Reading text:
Most students will need a student loan, so it's wise to know what all the terms mean and how they apply to you. Terms that are used in a definition but are defined in this section are indicated in blue.

Borrower benefits - Think of these in terms of a price break you get when you buy something or a rebate you get after you buy it. A lender can charge an origination fee, while a guarantor must charge a federal default fee. Not all lenders and guarantors charge the same fees. These fees are deducted before you see the money, so the lower the fees, the more money you receive to pay for your education.

You can also get breaks when you start repaying your loan. Many lenders will charge you a lower interest rate if you follow certain criteria.

Federal default fee - The guarantor must charge you up to 1 percent of your loan as a default fee. Some lenders will pay this fee for you.

Guarantor - The guarantor has a contract with the lender to pay off a student loan under special circumstances.

Interest - This is the money you pay the lender for letting you use its money to pay your school costs.

Lender - The lender is whoever loans you the money. It can be a bank, a nonprofit state corporation, a credit union, or some other financial institution.

Origination fee - This helps cover the costs the lender has to pay for doing business with you. Lenders can charge up to a 1 percent origination fee.

Principal - This is the actual amount you borrow before the origination fee and federal default fee are deducted. The interest you are charged will be based on the principal.

Task requirements:
[1] In the student loan glossary, what is the highest origination fee a lender can charge?
[2] Does each statement agree with the student loan glossary? Answer yes or no and quote the words that decide it. (a) A guarantor is required to charge a federal default fee. (b) All lenders and guarantors charge the same fees. (c) The interest on a loan is based on the principal.
The listing after this comes from a separate source.

Dataset content:
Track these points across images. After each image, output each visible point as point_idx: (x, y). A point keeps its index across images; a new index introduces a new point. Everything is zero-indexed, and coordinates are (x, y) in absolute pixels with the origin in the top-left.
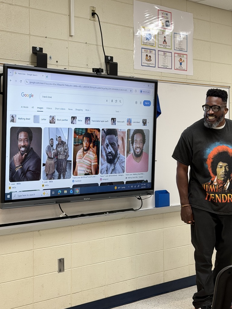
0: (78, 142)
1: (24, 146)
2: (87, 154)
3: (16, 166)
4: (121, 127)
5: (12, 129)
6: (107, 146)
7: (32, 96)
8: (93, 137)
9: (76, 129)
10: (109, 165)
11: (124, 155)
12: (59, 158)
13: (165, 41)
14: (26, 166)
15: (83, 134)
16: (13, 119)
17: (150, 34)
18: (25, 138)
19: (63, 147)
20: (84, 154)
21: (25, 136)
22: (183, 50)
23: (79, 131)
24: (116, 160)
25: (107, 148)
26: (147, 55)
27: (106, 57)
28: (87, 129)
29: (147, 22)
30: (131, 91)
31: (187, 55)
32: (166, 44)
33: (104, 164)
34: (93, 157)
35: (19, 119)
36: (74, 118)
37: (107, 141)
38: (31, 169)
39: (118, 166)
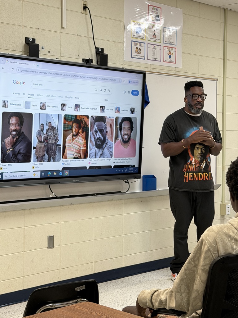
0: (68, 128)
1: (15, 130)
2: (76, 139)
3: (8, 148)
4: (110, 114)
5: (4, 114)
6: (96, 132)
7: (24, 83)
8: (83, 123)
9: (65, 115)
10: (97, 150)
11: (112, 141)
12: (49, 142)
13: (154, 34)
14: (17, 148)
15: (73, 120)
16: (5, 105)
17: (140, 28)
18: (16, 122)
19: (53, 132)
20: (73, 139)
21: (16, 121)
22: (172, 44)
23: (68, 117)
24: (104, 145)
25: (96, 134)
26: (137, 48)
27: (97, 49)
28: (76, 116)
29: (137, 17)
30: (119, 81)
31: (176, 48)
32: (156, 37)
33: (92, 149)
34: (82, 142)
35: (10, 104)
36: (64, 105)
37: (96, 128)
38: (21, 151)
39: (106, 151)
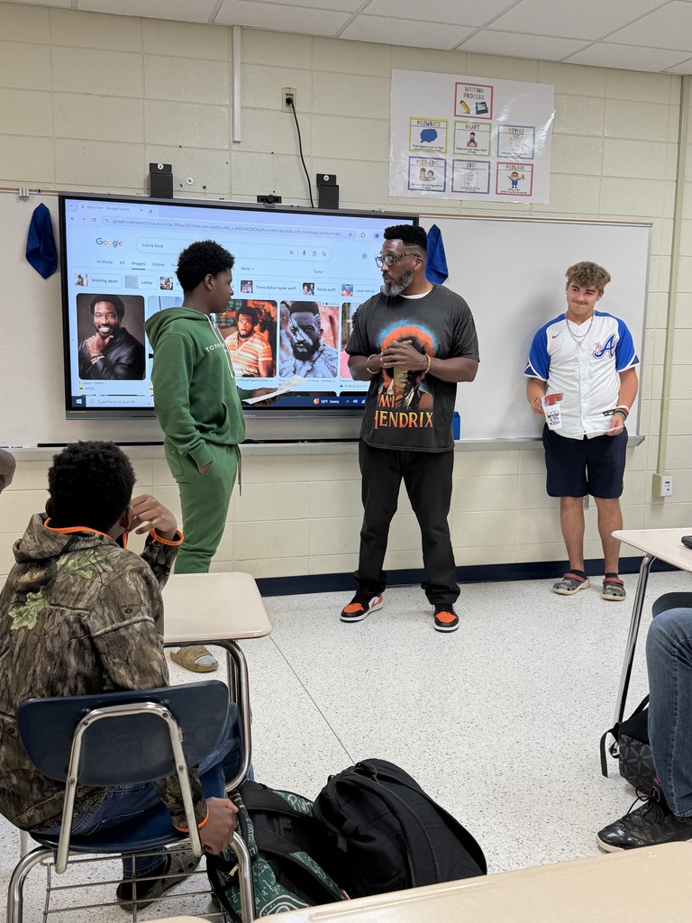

--

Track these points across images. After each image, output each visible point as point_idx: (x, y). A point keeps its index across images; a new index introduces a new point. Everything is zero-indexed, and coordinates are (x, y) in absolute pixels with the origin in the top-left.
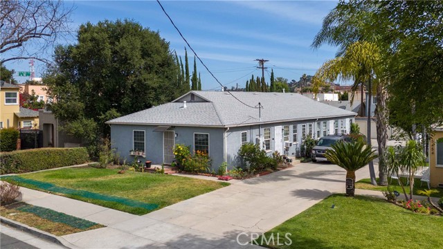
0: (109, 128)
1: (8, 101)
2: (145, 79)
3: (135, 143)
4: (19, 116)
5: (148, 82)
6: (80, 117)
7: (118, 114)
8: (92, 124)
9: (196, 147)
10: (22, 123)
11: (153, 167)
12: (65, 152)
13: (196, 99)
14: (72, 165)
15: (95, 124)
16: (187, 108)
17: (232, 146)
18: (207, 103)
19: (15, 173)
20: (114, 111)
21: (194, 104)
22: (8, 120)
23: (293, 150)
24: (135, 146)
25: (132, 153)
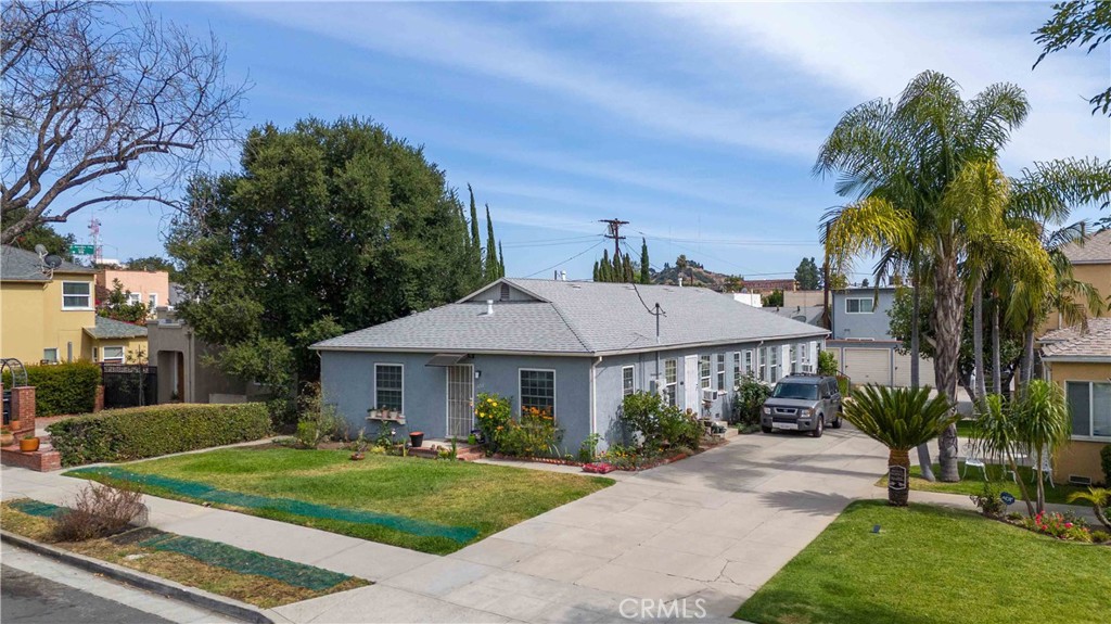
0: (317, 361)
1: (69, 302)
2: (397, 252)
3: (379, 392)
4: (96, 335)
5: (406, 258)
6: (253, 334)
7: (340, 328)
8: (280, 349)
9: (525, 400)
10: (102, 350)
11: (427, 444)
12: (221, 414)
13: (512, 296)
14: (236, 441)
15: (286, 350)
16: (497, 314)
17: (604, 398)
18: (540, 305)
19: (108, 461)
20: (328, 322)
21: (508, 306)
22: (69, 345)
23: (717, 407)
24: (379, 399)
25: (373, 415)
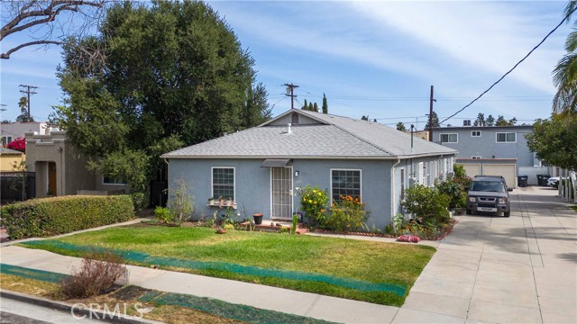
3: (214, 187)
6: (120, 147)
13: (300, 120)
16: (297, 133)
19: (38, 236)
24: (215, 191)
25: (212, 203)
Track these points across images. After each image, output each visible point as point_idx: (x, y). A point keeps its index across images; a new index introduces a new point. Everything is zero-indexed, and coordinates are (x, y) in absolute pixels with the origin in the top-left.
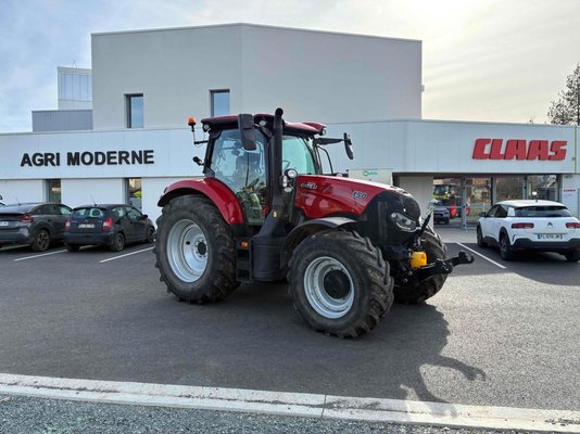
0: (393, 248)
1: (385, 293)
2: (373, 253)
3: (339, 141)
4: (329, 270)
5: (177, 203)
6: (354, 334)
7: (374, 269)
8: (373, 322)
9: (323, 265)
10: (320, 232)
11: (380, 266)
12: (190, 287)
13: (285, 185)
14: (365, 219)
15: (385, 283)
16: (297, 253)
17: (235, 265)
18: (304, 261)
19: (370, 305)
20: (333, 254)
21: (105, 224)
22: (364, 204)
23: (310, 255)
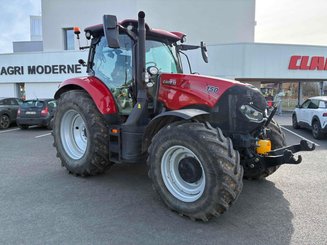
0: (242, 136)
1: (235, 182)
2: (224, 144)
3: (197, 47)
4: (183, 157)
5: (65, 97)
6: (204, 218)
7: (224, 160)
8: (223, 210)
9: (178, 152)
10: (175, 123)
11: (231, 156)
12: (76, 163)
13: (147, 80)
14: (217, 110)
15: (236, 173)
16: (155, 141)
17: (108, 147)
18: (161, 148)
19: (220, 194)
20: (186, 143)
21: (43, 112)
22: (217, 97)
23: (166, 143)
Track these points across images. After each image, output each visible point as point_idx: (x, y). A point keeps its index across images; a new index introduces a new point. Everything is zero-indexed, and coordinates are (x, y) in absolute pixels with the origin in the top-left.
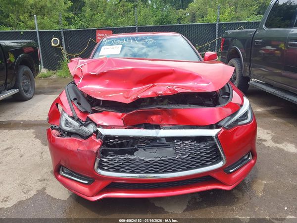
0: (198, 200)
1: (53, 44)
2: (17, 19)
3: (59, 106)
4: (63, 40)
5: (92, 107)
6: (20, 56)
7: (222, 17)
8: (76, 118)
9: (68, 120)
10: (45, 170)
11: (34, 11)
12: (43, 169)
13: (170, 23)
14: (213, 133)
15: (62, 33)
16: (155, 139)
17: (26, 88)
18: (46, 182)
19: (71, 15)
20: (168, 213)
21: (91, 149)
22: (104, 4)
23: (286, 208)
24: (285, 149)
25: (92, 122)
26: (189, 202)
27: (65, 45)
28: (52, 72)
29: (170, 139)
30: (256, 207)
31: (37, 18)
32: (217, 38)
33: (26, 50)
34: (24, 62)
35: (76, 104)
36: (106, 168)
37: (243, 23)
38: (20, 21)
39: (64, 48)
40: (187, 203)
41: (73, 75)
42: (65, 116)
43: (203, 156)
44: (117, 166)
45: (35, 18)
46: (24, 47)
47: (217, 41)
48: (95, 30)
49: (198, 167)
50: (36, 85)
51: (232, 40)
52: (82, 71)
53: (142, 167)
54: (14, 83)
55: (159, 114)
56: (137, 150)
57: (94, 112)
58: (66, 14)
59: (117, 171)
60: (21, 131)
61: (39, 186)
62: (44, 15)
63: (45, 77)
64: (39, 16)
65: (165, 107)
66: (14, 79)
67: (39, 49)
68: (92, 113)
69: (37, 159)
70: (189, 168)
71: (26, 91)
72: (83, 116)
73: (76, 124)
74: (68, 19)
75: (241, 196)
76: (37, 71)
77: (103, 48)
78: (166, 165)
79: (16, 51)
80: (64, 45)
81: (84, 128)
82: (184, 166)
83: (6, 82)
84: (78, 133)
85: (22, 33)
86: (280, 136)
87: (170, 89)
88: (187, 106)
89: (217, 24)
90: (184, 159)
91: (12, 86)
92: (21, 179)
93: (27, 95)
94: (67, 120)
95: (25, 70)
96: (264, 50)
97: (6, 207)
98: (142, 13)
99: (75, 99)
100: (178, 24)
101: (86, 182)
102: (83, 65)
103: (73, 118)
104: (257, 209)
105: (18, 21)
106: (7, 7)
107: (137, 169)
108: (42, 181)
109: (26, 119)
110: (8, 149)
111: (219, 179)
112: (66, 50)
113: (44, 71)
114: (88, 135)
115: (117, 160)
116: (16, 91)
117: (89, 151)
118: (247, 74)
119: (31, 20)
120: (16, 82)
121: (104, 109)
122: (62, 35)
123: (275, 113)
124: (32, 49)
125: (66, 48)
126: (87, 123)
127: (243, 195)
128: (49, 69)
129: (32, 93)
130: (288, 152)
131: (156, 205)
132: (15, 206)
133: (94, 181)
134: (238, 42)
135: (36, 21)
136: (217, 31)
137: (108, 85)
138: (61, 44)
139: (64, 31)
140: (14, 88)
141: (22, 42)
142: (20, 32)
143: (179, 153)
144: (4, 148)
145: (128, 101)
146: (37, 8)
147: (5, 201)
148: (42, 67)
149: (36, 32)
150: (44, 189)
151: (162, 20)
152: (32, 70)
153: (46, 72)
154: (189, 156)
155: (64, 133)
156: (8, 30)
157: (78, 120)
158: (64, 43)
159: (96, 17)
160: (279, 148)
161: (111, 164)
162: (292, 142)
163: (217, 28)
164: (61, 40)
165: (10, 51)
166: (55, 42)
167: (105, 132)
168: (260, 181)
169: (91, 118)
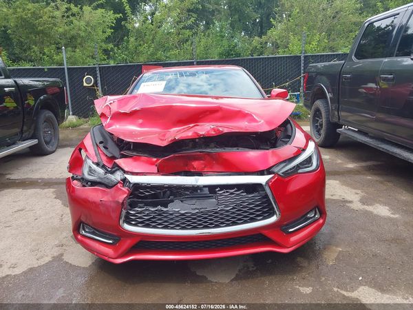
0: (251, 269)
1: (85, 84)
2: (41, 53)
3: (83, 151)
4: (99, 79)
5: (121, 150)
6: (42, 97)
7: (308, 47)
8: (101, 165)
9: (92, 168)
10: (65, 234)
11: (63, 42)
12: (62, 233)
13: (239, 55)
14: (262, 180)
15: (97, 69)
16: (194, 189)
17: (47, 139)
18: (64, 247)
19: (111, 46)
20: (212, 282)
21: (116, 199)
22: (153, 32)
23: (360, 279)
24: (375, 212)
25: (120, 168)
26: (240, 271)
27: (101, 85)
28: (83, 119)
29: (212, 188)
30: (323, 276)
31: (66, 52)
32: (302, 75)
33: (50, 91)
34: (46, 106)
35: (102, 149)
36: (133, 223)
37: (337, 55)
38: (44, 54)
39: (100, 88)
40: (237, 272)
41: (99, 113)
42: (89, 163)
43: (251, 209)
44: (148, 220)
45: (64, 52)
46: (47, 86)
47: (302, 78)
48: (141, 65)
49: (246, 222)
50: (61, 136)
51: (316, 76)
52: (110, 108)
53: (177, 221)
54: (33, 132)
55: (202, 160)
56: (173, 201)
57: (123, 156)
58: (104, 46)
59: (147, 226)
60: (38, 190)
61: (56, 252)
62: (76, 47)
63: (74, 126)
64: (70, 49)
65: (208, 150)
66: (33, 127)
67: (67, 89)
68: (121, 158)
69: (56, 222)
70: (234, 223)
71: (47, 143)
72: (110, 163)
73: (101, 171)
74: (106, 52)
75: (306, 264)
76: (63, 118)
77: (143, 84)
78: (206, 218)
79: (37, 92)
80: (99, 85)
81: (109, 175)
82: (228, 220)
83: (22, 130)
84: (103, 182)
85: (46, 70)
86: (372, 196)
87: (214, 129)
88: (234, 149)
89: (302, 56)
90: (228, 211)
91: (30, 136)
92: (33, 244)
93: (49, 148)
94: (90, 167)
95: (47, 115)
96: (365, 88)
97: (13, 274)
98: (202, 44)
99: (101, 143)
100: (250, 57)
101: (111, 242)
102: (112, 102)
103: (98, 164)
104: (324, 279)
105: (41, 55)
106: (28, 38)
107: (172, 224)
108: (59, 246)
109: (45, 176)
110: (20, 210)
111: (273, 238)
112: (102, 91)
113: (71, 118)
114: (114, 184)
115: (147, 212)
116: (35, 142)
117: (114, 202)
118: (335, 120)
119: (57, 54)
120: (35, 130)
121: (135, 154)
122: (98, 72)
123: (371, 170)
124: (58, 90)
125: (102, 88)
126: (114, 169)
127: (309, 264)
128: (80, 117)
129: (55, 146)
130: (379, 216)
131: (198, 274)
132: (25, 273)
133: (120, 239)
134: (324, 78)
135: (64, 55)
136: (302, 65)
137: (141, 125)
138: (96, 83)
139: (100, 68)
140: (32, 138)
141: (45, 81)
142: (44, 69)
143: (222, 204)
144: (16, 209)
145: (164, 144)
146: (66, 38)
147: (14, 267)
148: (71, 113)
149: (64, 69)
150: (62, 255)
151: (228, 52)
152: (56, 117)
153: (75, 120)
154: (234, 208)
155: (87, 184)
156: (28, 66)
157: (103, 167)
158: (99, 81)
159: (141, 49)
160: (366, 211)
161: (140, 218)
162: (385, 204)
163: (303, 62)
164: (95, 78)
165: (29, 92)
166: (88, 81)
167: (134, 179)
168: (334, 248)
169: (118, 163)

...

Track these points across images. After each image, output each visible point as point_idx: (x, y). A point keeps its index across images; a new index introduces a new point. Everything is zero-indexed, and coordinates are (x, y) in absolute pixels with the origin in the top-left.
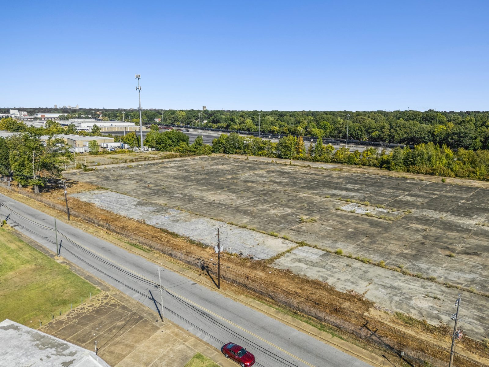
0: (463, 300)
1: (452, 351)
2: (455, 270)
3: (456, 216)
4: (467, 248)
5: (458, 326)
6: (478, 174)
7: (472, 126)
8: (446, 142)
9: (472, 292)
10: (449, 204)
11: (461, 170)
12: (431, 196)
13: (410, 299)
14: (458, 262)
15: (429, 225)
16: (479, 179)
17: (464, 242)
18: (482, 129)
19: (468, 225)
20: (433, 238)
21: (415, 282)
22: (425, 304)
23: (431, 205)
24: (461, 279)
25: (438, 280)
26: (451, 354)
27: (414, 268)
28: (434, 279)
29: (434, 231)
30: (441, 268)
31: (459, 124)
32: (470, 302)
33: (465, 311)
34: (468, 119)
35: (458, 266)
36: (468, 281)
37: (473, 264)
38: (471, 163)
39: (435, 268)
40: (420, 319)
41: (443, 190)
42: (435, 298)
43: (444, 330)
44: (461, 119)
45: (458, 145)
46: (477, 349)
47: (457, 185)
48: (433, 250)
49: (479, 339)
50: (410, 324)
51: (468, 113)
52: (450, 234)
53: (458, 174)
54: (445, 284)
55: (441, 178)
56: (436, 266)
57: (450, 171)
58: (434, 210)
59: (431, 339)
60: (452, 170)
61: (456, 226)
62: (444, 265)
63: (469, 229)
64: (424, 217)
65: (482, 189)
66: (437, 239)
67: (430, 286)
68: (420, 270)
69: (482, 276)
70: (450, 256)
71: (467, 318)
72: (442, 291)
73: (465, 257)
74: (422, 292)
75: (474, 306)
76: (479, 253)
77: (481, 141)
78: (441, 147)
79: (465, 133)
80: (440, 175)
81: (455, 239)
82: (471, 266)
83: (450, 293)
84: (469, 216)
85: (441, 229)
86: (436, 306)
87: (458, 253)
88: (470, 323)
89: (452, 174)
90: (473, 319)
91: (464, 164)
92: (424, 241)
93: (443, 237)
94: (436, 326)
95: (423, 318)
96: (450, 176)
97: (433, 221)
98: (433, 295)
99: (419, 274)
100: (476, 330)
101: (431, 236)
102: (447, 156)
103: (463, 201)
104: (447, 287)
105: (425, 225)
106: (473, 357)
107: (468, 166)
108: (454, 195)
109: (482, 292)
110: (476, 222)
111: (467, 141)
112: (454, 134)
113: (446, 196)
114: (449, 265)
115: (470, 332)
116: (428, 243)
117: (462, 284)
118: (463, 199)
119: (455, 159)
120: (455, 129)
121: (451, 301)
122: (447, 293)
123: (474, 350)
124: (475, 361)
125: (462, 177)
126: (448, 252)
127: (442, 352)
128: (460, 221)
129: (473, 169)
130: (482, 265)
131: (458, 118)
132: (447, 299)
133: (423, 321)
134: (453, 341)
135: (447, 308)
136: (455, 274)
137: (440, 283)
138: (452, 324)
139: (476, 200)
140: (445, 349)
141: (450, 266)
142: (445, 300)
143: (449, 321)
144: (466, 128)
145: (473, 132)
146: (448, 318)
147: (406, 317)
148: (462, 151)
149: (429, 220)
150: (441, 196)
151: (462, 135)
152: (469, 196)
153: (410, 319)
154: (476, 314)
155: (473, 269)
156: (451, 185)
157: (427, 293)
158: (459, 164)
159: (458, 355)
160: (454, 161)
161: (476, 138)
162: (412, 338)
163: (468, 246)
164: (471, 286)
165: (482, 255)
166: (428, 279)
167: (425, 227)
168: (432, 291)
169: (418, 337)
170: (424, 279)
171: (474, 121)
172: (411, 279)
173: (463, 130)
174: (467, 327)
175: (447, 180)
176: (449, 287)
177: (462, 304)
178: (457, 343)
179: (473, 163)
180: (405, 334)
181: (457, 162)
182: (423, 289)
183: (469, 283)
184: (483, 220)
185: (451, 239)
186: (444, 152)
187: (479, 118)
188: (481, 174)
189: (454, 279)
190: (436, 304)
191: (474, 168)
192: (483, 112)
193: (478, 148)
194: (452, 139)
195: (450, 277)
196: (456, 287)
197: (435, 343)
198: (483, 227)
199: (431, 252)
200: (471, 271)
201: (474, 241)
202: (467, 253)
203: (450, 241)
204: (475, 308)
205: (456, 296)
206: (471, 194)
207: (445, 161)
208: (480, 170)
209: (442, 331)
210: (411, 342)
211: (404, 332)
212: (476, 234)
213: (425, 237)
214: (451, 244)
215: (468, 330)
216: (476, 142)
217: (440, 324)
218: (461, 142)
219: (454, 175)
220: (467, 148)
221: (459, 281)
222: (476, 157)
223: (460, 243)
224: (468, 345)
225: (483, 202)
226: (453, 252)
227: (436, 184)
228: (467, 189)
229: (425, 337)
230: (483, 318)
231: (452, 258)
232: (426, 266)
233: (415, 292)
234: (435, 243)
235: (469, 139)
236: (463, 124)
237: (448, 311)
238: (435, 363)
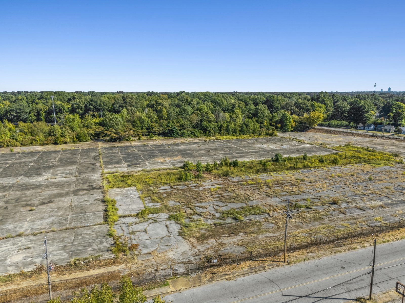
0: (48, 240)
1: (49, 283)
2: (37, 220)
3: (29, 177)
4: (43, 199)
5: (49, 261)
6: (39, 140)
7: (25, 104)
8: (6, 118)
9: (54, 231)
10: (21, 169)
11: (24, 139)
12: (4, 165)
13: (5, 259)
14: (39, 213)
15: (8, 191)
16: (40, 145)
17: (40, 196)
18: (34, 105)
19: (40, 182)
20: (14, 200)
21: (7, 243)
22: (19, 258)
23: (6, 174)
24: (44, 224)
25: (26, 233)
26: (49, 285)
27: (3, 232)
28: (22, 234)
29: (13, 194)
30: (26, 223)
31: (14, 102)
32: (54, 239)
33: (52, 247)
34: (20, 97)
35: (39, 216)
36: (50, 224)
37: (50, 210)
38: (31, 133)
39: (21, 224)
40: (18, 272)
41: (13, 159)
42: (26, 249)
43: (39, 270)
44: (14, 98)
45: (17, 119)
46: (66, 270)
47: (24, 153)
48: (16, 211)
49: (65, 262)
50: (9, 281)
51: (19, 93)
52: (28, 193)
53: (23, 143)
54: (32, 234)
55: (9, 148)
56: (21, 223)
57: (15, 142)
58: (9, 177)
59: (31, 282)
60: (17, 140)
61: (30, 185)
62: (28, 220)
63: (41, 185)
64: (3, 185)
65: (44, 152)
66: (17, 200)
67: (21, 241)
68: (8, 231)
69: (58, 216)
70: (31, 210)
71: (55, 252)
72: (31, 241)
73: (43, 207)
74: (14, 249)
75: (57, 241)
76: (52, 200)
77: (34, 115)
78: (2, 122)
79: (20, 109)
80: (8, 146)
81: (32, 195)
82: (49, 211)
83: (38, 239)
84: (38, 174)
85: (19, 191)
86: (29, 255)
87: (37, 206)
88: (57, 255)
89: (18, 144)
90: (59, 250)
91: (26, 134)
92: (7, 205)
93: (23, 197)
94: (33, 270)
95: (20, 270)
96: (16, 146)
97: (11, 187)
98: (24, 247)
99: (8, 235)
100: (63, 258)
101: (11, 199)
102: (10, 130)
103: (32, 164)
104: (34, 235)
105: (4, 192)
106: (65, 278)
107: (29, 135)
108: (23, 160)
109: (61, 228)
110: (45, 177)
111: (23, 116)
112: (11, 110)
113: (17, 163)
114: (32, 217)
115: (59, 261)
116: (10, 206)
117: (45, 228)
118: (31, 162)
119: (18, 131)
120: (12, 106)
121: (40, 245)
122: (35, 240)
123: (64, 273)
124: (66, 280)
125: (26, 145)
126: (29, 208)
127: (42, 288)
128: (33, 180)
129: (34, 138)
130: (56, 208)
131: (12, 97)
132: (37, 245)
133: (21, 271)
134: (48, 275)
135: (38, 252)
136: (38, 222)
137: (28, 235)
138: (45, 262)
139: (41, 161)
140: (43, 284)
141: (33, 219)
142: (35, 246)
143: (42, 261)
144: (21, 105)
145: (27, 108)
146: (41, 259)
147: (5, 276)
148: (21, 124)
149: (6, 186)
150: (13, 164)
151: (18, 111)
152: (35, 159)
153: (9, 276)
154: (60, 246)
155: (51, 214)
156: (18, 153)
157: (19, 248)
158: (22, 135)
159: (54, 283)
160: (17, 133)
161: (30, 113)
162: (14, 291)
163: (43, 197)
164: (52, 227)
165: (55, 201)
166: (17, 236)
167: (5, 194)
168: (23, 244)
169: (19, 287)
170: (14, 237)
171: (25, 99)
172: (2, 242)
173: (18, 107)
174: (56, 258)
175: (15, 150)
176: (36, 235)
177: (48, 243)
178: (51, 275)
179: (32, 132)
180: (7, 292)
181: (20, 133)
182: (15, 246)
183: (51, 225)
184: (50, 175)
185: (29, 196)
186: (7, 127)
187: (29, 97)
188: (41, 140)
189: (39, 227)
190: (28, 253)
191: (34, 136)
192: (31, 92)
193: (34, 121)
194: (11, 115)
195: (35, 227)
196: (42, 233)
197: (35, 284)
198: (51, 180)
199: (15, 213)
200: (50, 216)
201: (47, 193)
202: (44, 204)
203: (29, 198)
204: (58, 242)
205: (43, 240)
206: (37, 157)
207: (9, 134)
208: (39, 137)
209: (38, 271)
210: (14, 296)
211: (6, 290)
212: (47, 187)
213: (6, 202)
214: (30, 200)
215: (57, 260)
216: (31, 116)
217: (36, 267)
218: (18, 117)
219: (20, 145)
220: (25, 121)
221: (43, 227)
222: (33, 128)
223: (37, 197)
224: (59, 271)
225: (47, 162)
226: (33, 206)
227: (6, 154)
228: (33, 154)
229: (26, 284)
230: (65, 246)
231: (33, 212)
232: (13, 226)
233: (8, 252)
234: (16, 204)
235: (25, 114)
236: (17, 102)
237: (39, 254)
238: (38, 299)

Answers in order:
[1] Up to 1 percent.

[2]
(a) Yes: "a guarantor must charge a federal default fee"
(b) No: "Not all lenders and guarantors charge the same fees."
(c) Yes: "The interest you are charged will be based on the principal."